Os sequestradores usaram o celular de Rose para telefonar, colocaram no viva-voz e lhe bateram várias vezes para que sua família a escutasse gritar de dor.
"Eles pediram US$ 50 mil", disse seu tio, um vendedor. "É uma loucura. Não tenho 10 gourdes [moeda haitiana]. Mas eles disseram: 'Não se dê ao trabalho de procurar um sacerdote vodu. Ele não pode ajudá-los. Ou de chamar [Barack] Obama. Ele também não pode ajudá-los. Dê o dinheiro ou vamos matar a garota'."
A família conseguiu juntar 2.000 gourdes entre os vizinhos. O dinheiro foi deixado no local combinado na tarde de domingo. Às 3h da manhã de segunda-feira, Rose teve os olhos vendados e foi colocada na garupa de uma mototáxi. Quando chegou em casa, ela caiu em posição fetal na porta.
Ela já tinha trocado de roupas e tomado banho, sem saber que isso impediria a coleta de evidências. Mas a polícia não levantou a questão, de qualquer maneira, disse sua família.
Quando a polícia saiu, Rose pegou um carro e foi até uma clínica dos Médicos Sem Fronteiras, gemendo de dor. A enfermeira disse que a clínica tinha tratado cerca de 60 vítimas em maio.
Quando Rose foi chamada para ser examinada em uma tenda, ela tropeçou, tonta de fome.

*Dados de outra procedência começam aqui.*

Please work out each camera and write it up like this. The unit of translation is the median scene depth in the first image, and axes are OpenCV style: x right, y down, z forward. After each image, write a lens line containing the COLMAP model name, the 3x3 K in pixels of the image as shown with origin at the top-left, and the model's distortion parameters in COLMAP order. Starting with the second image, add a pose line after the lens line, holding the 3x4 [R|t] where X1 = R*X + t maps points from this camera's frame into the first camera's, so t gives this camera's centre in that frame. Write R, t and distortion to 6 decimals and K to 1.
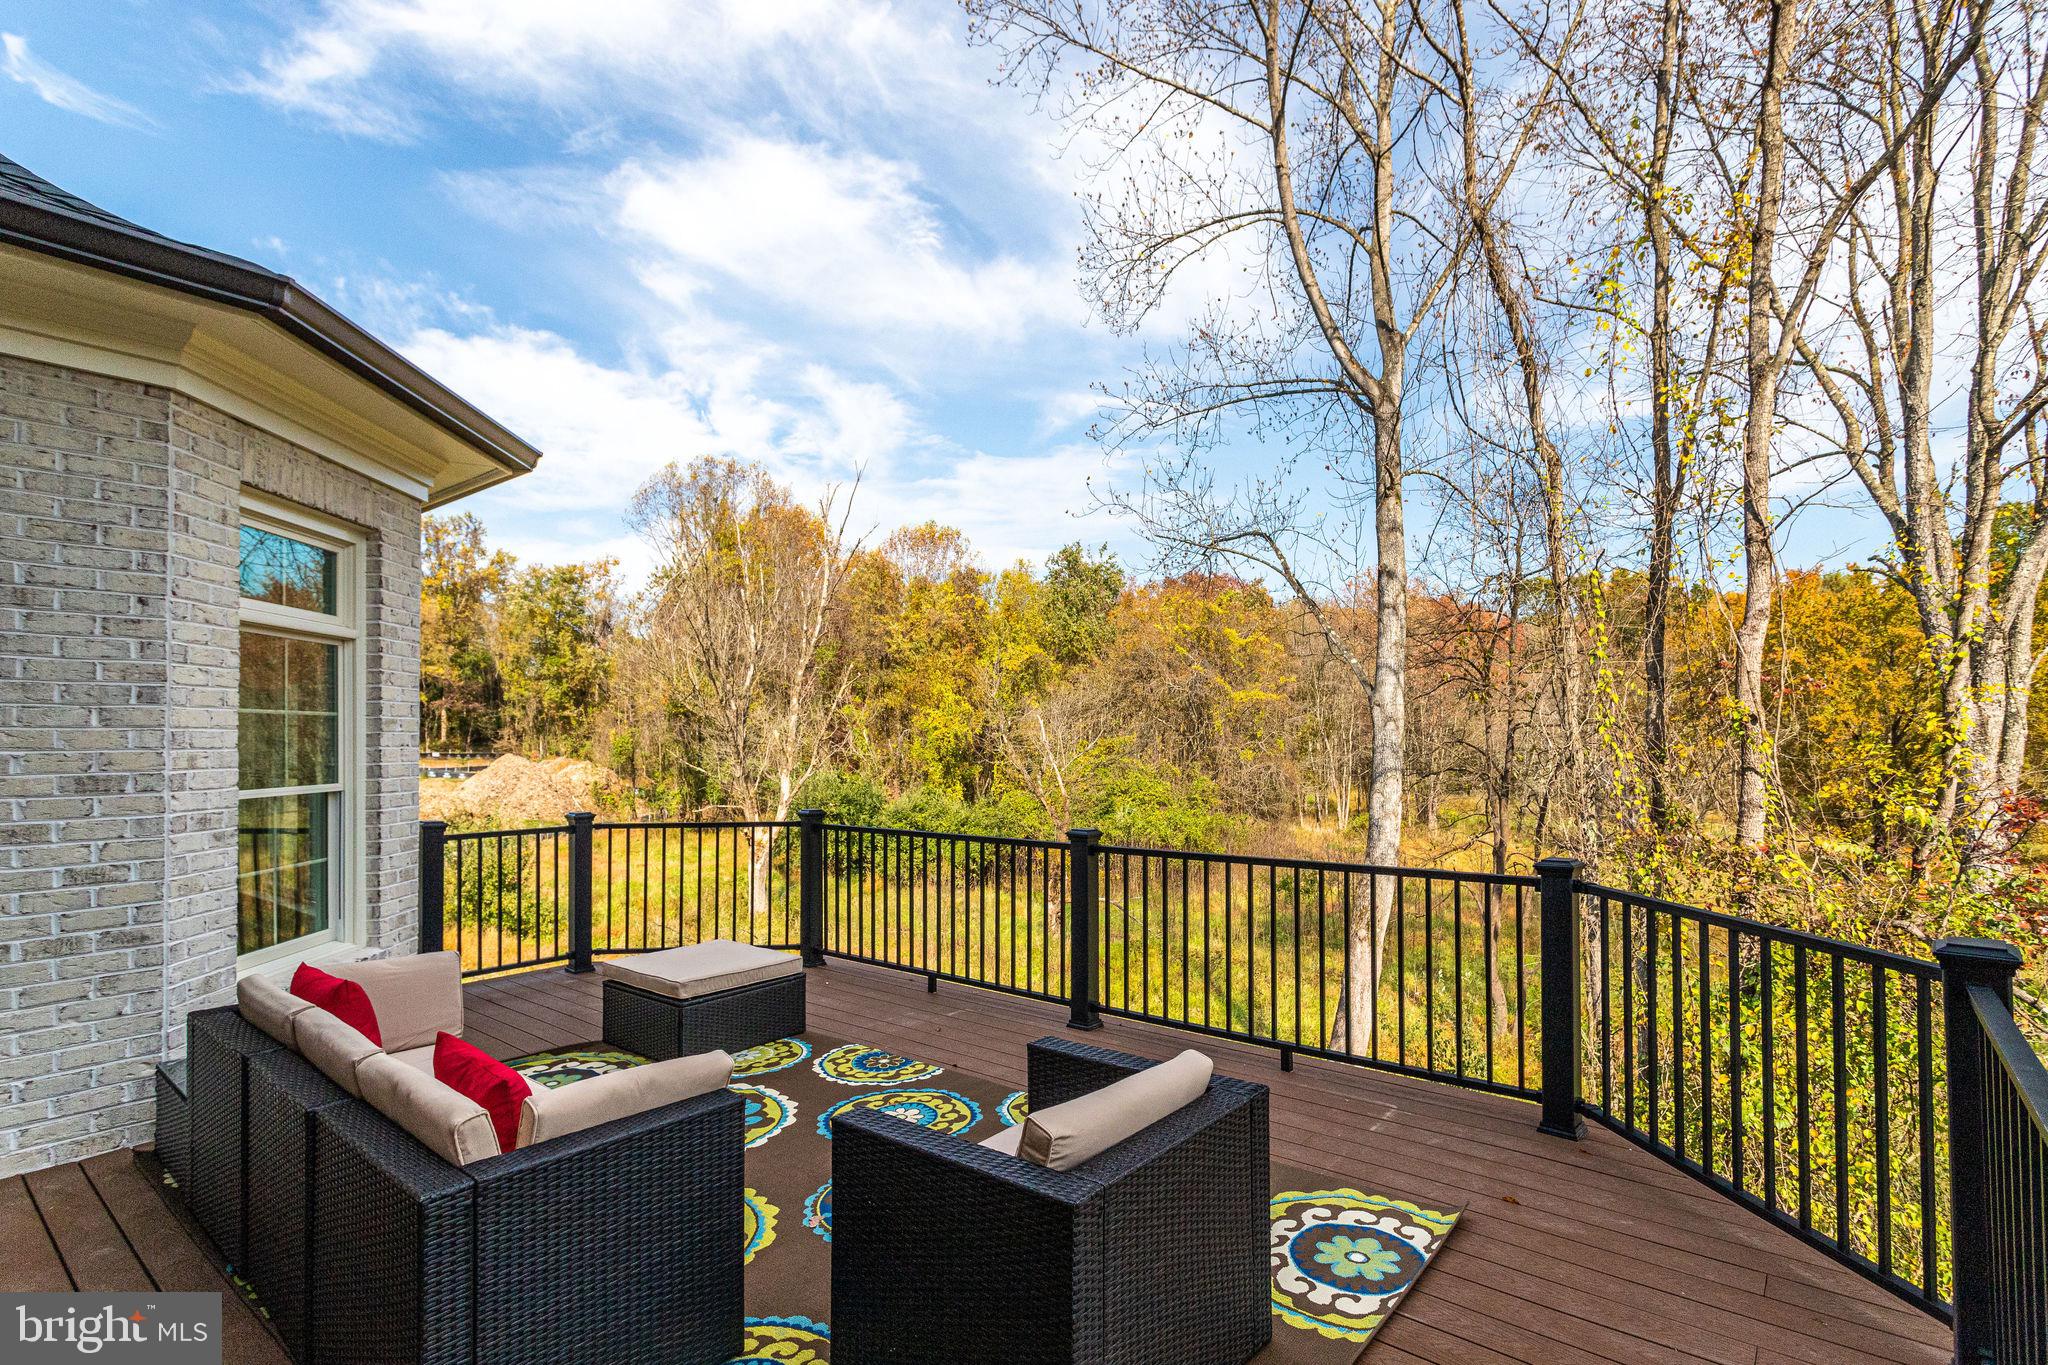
lens RADIAL K [[972.2, 0, 1014.3], [0, 972.2, 699.2], [0, 0, 1]] dist [0.000871, 0.000917]
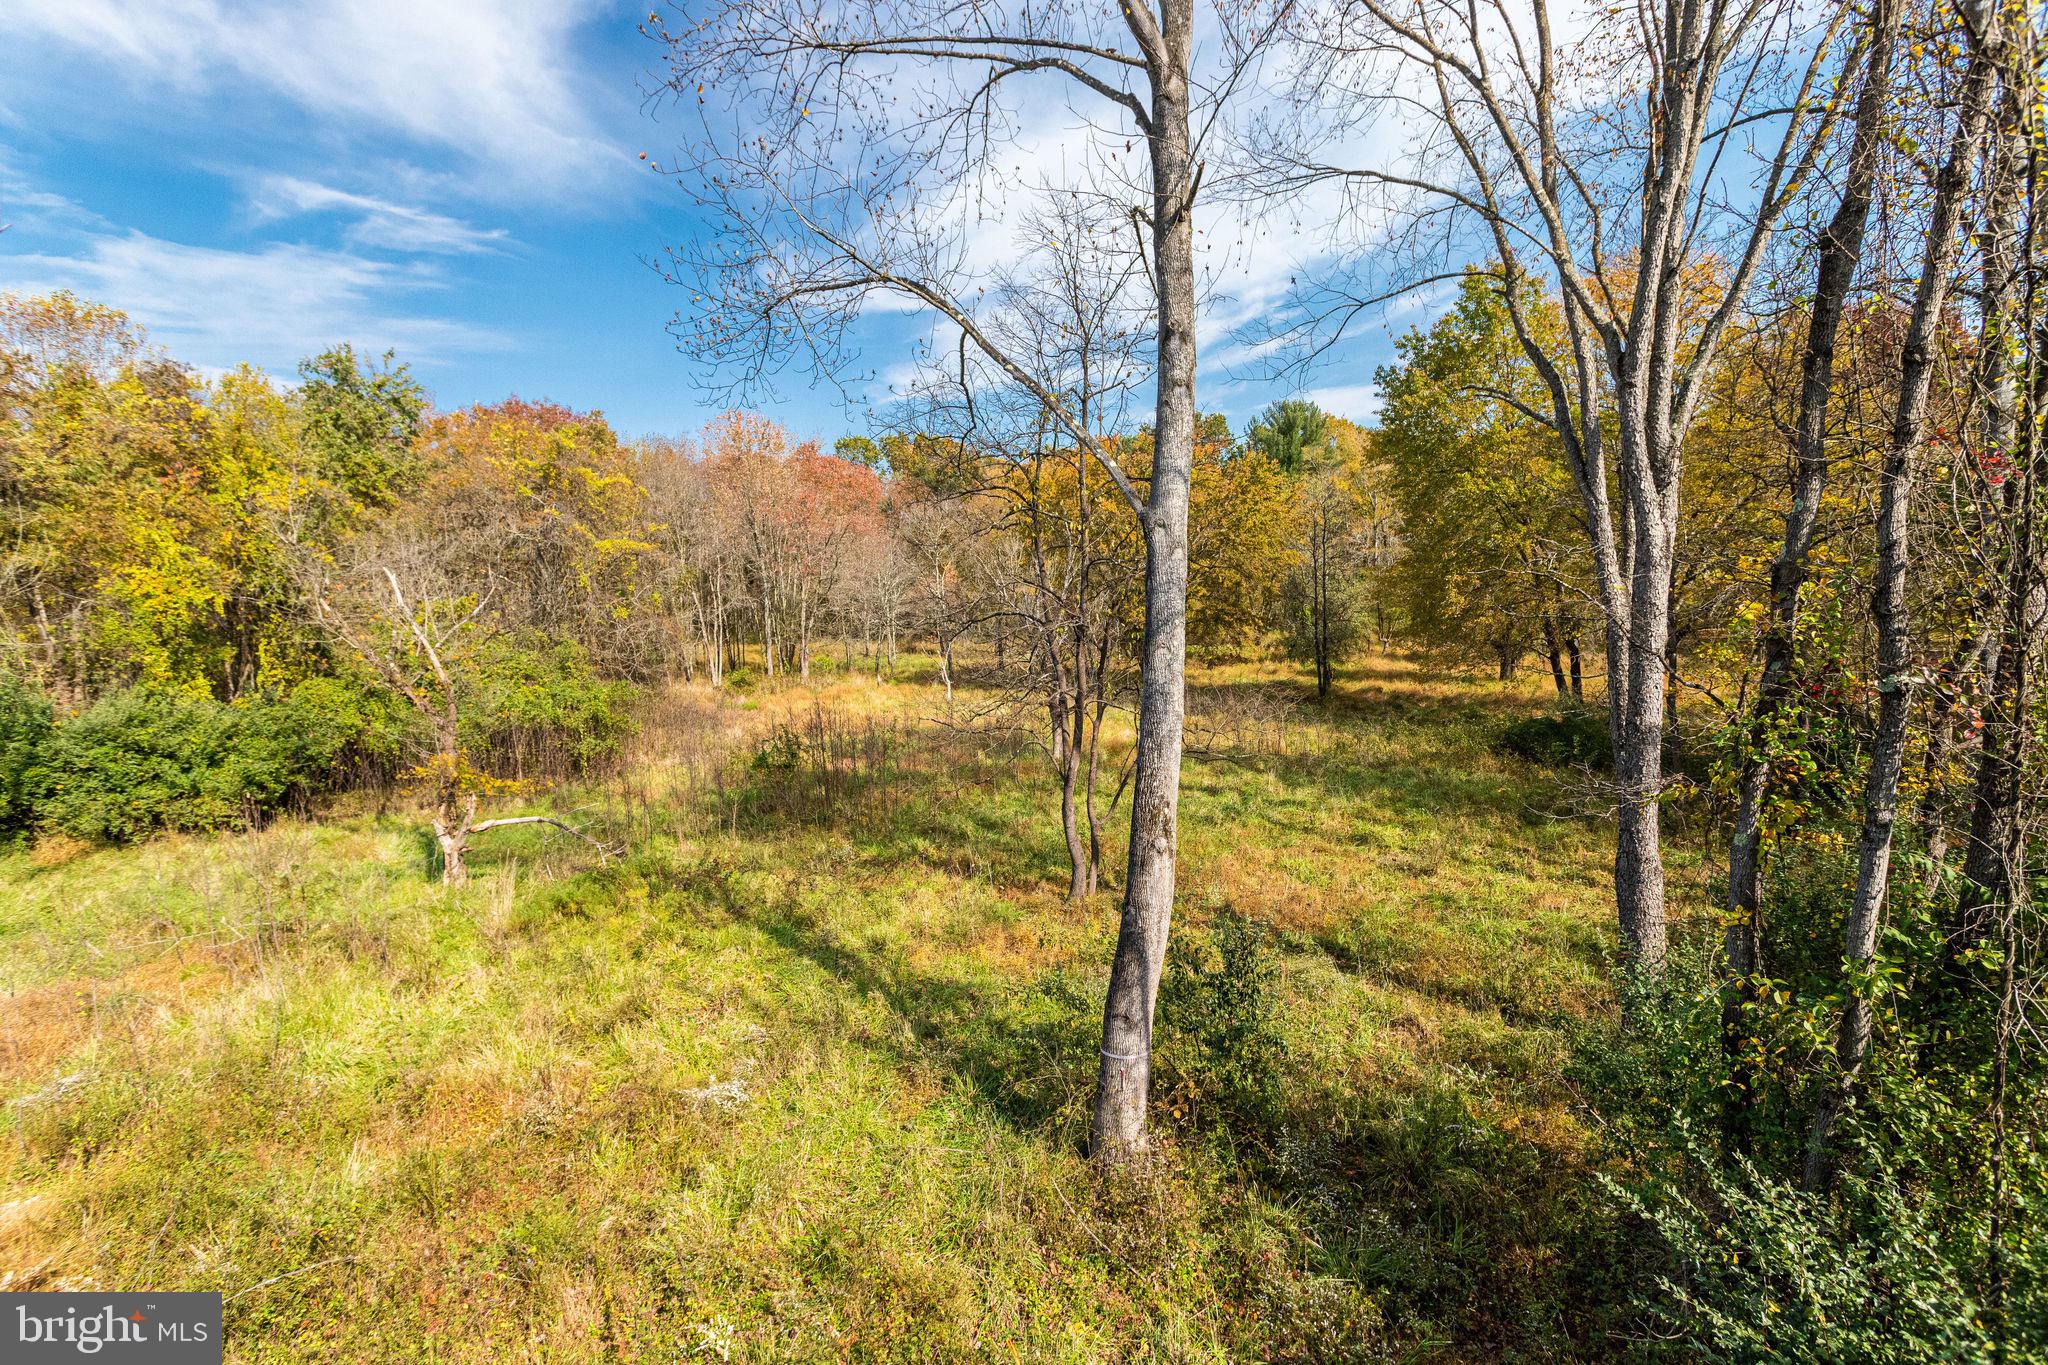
lens RADIAL K [[972.2, 0, 1039.7], [0, 972.2, 662.2], [0, 0, 1]] dist [0.000871, 0.000917]
pose [[0.772904, -0.082686, 0.629112, -0.029712], [0.011391, 0.993121, 0.116535, 0.004219], [-0.634421, -0.082904, 0.768529, 0.097587]]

A enfermeira lhe deu alguns pacotes de biscoitos. Rose foi dispensada com um punhado de camisinhas e caixas de antibióticos para doenças sexualmente transmissíveis, tratamento anti-HIV, pílulas para vaginite e analgésicos comuns.
Quando ela saiu, seu tio -que Rose chama de "papai"- a viu à distância com as lágrimas escorrendo pelo rosto.
"Oh, linda criança", ele disse. "Olhe nos meus olhos e você saberá como eu me sinto. Quando tudo isso vai terminar? Será que não sofremos o suficiente?"